Provided text:
┌────────
Irrespective of the increasing abundance, and thus of the importance of lianas in the tropics, the ability to detect lianas has not yet been studied using thermal infrared data acquired from a remote sensing platform. The question of whether the potential temperature differences between liana and tree leaves can be detected using remote sensing UAV data is important because it can enhance the current ability to detect lianas. To this end, we mounted a thermal infrared camera on a UAV and used this setup to acquire data over a study area located in a tropical dry forest in Costa Rica, Central America, during the peak of the growing season. The analysis of the thermal infrared data used in this paper builds on a previous study and results by Li et al. [40], who analyzed multispectral imagery from the same study area and in this process, separated the imagery into its various components: liana-infested areas, non-liana infested areas, gaps (areas within the forest with canopies (leaf height of the tallest stems) noticeably lower than in adjacent areas [41]), and dead trees.
The fundamental purpose of this study is to partially fill the knowledge gap on the potential to detect lianas using thermal infrared imagery acquired through a remote sensing platform.
└────────
Source information:
┌────────
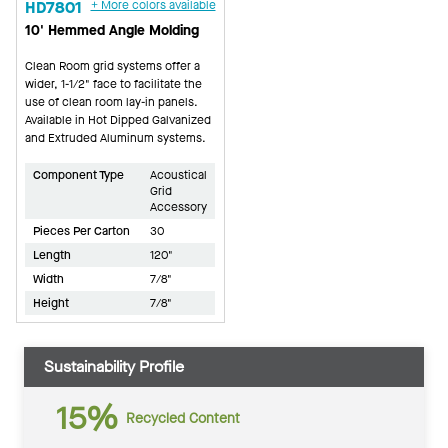
HD7801
+ More colors available
10' Hemmed Angle Molding
Clean Room grid systems offer a
wider, 1-1/2" face to facilitate the
use of clean room lay-in panels.
Available in Hot Dipped Galvanized
and Extruded Aluminum systems.
Component Type
Acoustical
Grid
Accessory
Pieces Per Carton
30
Length
120"
Width
7/8"
Height
7/8"
Sustainability Profile
15%
Recycled Content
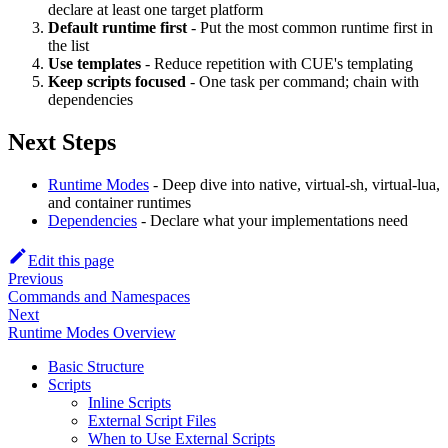
declare at least one target platform
Default runtime first
- Put the most common runtime first in
the list
Use templates
- Reduce repetition with CUE's templating
Keep scripts focused
- One task per command; chain with
dependencies
Next Steps
Runtime Modes
- Deep dive into native, virtual-sh, virtual-lua,
and container runtimes
Dependencies
- Declare what your implementations need
Edit this page
Previous
Commands and Namespaces
Next
Runtime Modes Overview
Basic Structure
Scripts
Inline Scripts
External Script Files
When to Use External Scripts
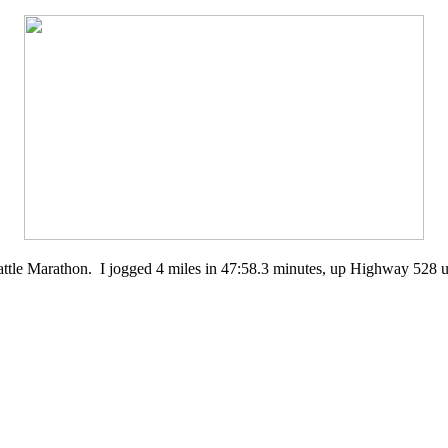
Seattle Marathon. I jogged 4 miles in 47:58.3 minutes, up Highway 528 un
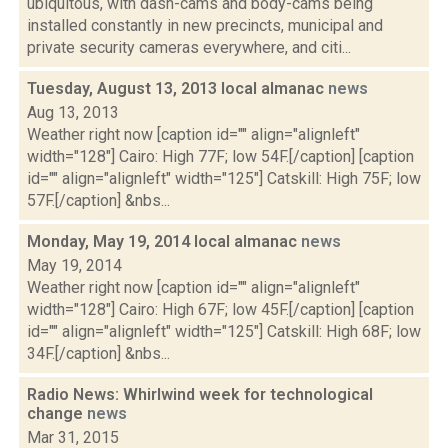
ubiquitous, with dash-cams and body-cams being
installed constantly in new precincts, municipal and
private security cameras everywhere, and citi...
Tuesday, August 13, 2013 local almanac
news
Aug 13, 2013
Weather right now [caption id="" align="alignleft"
width="128"] Cairo: High 77F; low 54F.[/caption] [caption
id="" align="alignleft" width="125"] Catskill: High 75F; low
57F.[/caption] &nbs...
Monday, May 19, 2014 local almanac
news
May 19, 2014
Weather right now [caption id="" align="alignleft"
width="128"] Cairo: High 67F; low 45F.[/caption] [caption
id="" align="alignleft" width="125"] Catskill: High 68F; low
34F.[/caption] &nbs...
Radio News: Whirlwind week for technological
change
news
Mar 31, 2015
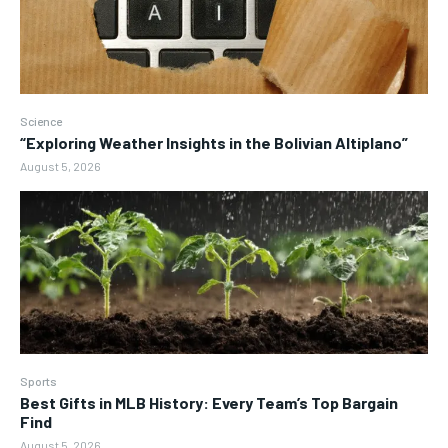
Science
“Exploring Weather Insights in the Bolivian Altiplano”
August 5, 2026
Sports
Best Gifts in MLB History: Every Team’s Top Bargain
Find
August 5, 2026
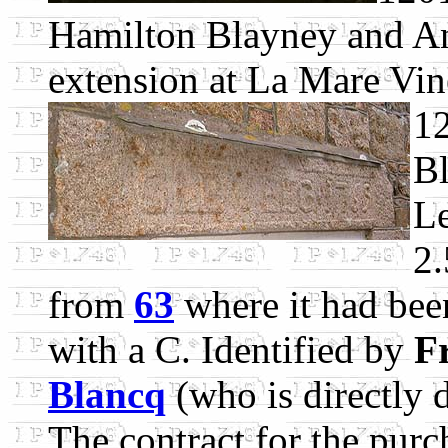
Hamilton Blayney and An
extension at La Mare Vin
1
Bl
Le
2.
from
63
where it had been
with a C. Identified by
F
Blancq
(who is directly 
The contract for the purc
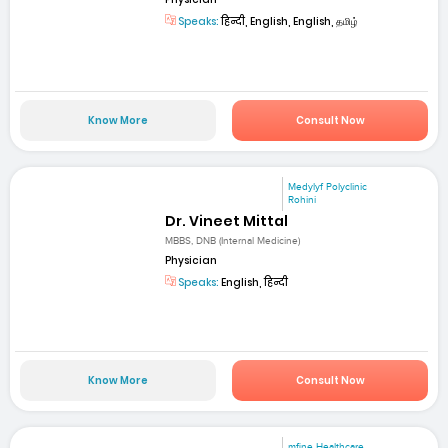
Speaks:
हिन्दी, English, English, தமிழ்
Know More
Consult Now
Medylyf Polyclinic
Rohini
Dr. Vineet Mittal
MBBS, DNB (Internal Medicine)
Physician
Speaks:
English, हिन्दी
Know More
Consult Now
mfine Healthcare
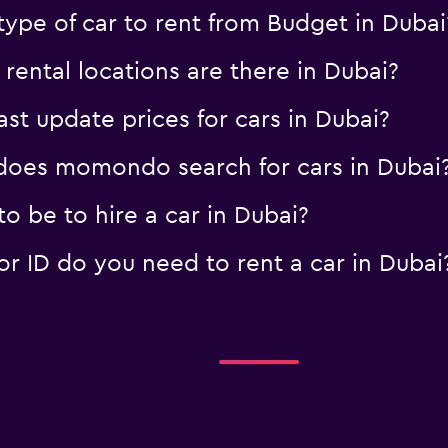
ype of car to rent from Budget in Dubai
ental locations are there in Dubai?
 update prices for cars in Dubai?
oes momondo search for cars in Dubai
 be to hire a car in Dubai?
 ID do you need to rent a car in Dubai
└────────
Required action A:
Answer these questions about the passage on detecting lianas with thermal infrared data:
(i) In what kind of forest, and in which country, was the study area located?
(ii) What type of imagery did Li et al. analyze from the same study area?
(iii) What does the passage give as the fundamental purpose of the study?
Required action B: Go on with the passage on detecting lianas with thermal infrared data, starting after its last sentence.

Final answer A:
(i) A tropical dry forest in Costa Rica, Central America.
(ii) Multispectral imagery.
(iii) To partially fill the knowledge gap on the potential to detect lianas using thermal infrared imagery acquired through a remote sensing platform.

Final answer B:
2. Materials and Methods

2.1. Study Area

This study was conducted at the Santa Rosa National Park Environmental Monitoring Super Site (SRNP-EMSS; 10°50’ N, 85°42’ W), located in the Province of Guanacaste, Costa Rica (Figure 1). The SRNP-EMSS covers an area of approximately 495 km2. The average annual temperature is 25 °C, and the average annual precipitation is 1575 mm [42], falling in the form of rain over an average of 256.3 days per year. The wet season extends from May to November, and the dry season extends from November to April. This site conforms to the definition of tropical dry forests by Sánchez-Azofeifa et al. [43]: The mean annual temperature is ≥25 °C, the total annual precipitation ranges between 700 and 2000 mm, and there are three or more dry months every year.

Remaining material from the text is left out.